Vesper by Kristina Buožytė & Bruno Samper [8/10]
“Vesper,” a French-Lithuanian-Belgian hybrid, is a post-apocalyptic science fiction extravaganza dripping with murky atmospherics. In a world of mud and muck, shattered by genetic disasters, a young woman, Vesper, played with restrained, believable brilliance by Raffiella Chapman, spends her days eking out an existence trawling horrid swamps for food for herself and her comatose father. Nearby, a monstrous overlord (played with chilling force by Eddie Marsan) makes Vesper’s life difficult. Vesper’s stasis ends when a wan woman stumbles out of a wrecked flying craft, and she is forced to make huge decisions and to unfurl her homegrown biohacking skills. Dark in color, dark in mood, dark in music, Vesper offers bleakness and courage and a beautifully rendered ugly future. Very much arthouse but with a backbone of narrative spark, Vesper stands out from the current overloaded dystopian sub-genre.

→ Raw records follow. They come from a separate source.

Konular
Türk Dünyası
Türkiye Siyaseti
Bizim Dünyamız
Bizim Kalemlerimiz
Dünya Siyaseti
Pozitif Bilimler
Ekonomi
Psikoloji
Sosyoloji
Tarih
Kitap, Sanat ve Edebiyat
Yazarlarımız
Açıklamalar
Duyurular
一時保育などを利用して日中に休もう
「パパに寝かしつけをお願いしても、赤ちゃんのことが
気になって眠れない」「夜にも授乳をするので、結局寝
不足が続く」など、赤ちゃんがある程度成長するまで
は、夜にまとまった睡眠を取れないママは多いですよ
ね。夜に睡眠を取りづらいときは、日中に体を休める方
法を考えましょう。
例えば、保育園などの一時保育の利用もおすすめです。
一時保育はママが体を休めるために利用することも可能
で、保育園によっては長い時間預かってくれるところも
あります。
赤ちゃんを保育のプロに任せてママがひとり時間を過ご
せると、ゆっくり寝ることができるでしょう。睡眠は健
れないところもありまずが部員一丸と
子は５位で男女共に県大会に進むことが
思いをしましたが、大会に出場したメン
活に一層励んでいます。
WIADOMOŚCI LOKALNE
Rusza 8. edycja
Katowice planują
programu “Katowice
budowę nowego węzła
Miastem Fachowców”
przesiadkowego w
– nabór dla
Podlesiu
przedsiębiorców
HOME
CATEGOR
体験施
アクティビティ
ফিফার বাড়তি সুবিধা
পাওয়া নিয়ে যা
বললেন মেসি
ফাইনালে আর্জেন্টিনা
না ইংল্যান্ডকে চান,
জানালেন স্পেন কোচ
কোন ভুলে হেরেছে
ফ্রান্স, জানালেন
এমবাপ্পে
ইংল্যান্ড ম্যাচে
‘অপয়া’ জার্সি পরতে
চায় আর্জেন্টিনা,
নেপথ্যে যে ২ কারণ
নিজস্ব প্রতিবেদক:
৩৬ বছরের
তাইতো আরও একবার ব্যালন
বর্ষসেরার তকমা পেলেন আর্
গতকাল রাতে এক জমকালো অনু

Written by Bec Evans & Chris Smith [6/10]
Writers thirst for advice on how to write, and this writer/reader is no exception. I am a strong fan of artistic creative coach Eric Maisel, whose books have saved me many a time. But I’m always up for more, and “Written: How to Keep Writing and Build a Habit That Lasts,” written by writer Bec Evans and journalist/researcher Chris Smith, is a welcome addition to this sub-genre. They run Prolifiko, a writers’ coaching business that would, on the basis of Written, be a great aid to many writers. Essentially their underlying principle is one of individuality: standard writing advice might suit one person but not another, and over the ten chapters (plus a terrific concluding section), they provide tons and tons of tips around a careful framework based on research (into writers) and psychology/neuroscience. Much of the stylishly presented theory and advice was at least vaguely familiar to this grizzled writer but I extracted a number of new or forgotten gems about how to write in our distracted, fraught modern world. Whether you are a writer launching yourself or a jaded hack, Written is recommended as highly readable and most useful.